We established good-response groups that were slightly different between the mrTRG and pTRG groups. For mrTRG, mrTRG 1–3 was defined as a good response, including the gray zone in the good-response group. Several studies defined a good response as mrTRG 1–3 [5, 6, 17], whereas others defined a good response as mrTRG 1–2 [31, 32]. We defined the good response group as a wider range, including mrTRG 3, to build a screening model for selecting candidate for watch-and-wait approach. This screening approach can assist radiologists and referring physicians in making decisions for patients.

During the training process of radiomics analysis, we used ensemble method comprising eight kinds of models including boosted, bagged, random forest, logistic regression, RUSBoost trees, subspace KNN, subspace discriminant, and SVM for model building. The hold-out method was utilized to check split dataset with train/test of 7:3 ratio, and threefold cross-validation method was used for all data validation process. These techniques are proper to reduce the effect of limited input data and increase the validation reliability [33].

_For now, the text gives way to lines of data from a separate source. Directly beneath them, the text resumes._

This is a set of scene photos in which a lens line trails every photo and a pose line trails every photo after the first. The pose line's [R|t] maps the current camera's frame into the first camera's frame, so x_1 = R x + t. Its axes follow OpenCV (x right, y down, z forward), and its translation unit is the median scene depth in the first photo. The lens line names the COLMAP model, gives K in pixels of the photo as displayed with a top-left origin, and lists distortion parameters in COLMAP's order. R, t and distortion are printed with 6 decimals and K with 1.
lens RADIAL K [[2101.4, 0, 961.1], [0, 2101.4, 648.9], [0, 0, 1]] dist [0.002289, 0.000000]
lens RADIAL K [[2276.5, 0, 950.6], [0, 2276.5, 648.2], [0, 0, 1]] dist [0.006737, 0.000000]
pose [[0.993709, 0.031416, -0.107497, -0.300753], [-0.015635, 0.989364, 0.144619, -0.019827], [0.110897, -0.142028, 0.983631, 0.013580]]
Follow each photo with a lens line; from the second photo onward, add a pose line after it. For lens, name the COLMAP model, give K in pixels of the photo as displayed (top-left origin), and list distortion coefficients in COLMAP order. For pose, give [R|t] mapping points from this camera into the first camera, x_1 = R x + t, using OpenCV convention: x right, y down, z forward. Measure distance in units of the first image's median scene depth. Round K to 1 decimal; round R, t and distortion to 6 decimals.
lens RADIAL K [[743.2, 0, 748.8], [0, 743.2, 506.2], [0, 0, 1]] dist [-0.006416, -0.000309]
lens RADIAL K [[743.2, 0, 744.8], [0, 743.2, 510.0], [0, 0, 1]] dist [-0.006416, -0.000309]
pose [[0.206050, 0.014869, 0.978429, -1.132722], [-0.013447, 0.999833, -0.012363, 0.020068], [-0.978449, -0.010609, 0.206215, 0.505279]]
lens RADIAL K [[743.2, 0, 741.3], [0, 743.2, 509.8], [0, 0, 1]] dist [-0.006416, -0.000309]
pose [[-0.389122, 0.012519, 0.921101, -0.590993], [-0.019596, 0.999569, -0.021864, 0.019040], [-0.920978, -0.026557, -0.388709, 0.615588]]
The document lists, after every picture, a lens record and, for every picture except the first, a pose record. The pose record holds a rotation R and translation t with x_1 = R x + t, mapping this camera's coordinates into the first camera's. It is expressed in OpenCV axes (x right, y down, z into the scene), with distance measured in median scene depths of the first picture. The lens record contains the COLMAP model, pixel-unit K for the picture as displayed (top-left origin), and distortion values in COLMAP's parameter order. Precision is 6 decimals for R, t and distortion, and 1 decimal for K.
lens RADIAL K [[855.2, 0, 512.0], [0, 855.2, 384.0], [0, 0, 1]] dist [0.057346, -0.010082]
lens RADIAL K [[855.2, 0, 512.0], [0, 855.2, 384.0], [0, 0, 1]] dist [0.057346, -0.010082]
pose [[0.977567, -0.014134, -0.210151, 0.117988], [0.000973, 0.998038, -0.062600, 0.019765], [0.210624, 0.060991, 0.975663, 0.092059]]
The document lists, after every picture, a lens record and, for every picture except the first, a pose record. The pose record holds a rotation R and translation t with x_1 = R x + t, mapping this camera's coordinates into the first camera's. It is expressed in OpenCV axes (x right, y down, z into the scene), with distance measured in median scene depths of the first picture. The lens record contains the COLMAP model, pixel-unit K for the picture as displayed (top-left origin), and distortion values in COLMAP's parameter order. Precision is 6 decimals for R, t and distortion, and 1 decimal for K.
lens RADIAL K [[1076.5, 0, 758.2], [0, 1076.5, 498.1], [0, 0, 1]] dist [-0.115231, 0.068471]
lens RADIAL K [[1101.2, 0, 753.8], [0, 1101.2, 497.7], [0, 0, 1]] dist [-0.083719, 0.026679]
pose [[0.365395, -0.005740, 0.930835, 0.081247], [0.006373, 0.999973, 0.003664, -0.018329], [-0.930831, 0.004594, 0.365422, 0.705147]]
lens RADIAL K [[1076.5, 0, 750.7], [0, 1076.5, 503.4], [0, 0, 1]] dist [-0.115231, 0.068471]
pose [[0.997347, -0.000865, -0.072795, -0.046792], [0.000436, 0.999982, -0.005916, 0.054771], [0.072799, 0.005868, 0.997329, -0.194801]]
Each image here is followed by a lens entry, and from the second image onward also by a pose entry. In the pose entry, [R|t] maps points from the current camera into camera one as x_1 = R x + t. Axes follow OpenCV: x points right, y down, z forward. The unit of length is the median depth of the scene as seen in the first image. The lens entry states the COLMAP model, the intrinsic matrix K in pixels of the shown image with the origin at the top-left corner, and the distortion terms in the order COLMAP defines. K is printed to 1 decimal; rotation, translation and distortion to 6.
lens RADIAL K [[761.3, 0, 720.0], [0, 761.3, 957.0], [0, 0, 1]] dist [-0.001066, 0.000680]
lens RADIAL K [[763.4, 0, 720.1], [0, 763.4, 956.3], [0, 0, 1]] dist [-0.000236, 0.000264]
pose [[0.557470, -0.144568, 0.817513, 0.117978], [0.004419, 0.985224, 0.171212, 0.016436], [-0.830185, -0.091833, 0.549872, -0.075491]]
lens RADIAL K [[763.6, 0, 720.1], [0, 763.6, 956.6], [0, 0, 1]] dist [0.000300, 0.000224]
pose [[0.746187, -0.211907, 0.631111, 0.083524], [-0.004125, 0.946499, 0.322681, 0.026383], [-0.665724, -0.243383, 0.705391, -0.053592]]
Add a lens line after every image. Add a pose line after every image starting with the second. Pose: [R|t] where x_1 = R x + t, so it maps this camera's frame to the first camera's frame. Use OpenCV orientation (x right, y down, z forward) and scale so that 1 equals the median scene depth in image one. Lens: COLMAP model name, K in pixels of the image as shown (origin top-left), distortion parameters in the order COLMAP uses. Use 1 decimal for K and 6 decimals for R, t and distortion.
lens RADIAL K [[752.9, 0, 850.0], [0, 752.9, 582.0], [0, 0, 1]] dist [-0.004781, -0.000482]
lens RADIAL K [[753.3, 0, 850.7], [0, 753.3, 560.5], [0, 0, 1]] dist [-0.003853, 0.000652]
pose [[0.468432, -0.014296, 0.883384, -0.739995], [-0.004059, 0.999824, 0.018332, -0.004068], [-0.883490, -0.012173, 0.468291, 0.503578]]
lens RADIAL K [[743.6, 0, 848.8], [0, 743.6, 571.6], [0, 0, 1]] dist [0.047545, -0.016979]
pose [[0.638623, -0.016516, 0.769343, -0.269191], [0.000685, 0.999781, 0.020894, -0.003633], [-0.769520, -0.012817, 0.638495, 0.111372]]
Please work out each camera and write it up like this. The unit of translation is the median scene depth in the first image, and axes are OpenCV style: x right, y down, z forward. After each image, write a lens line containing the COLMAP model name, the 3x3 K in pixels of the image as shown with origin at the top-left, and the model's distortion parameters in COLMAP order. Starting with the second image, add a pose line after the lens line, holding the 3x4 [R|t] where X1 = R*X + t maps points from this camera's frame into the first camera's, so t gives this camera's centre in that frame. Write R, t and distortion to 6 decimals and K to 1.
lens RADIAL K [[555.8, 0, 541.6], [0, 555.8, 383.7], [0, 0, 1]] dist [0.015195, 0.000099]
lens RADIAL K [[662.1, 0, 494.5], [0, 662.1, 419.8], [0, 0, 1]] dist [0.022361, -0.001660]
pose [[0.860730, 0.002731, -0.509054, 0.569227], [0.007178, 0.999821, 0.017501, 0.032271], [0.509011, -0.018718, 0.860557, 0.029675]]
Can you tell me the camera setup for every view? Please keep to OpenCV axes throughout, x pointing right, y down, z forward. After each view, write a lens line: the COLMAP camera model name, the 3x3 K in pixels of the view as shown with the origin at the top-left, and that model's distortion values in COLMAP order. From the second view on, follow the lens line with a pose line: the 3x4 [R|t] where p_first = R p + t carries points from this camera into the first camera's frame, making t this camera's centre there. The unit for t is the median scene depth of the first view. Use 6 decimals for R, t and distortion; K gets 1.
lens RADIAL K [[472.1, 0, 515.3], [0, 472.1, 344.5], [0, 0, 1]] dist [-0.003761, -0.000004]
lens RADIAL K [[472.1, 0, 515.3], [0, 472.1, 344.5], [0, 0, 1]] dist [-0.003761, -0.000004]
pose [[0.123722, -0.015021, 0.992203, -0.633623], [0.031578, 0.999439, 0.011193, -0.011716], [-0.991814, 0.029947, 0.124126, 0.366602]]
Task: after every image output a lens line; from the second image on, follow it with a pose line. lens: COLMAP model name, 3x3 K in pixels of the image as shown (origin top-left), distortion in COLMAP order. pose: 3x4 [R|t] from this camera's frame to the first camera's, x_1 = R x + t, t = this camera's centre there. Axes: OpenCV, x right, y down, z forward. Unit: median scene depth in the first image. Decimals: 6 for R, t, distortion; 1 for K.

Our study has several limitations. First, this was a single-center retrospective study, which may indicate a potential selection bias and limited generalizability. Second, MR images were acquired from two different vendors (Philips and Siemens); however, both were 3T, and all MR images were obtained with the same slice thickness (3 mm). Furthermore, the extracted radiomic features were scaled using min–max scaling prior to training. Third, not all patients underwent surgical resection, although we aimed to evaluate the preoperative and non-invasive prediction of post-CRT response; therefore, mTRG was the final endpoint of the classification model, as well as pTRG in the subgroup that received surgery. Fourth, we did not validate an outer cohort; however, we evaluated the model performance with the test set separated from the training set during model development. Our model performance was evaluated using the unseen test set data. Lastly, we did not consider sequences other than T2W images, such as DWI or ADC, for the radiomics analysis. We focused on T2W image analysis, which is the most important sequence for tumor evaluation on rectal MR.. Further work with additional sequences would improve model performance.

In conclusion, the machine learning–based radiomics model using baseline T2WI, especially when combined with clinical data, demonstrated favorable performance in predicting good or poor response after CRT in patients with rectal cancer. This combined clinical and radiomics data model was useful for predicting treatment response based on both mrTRG and pTRG, thereby supporting communication with patients or referring physicians, screening candidates for organ preservation, and frequent and meticulous follow-up during treatment.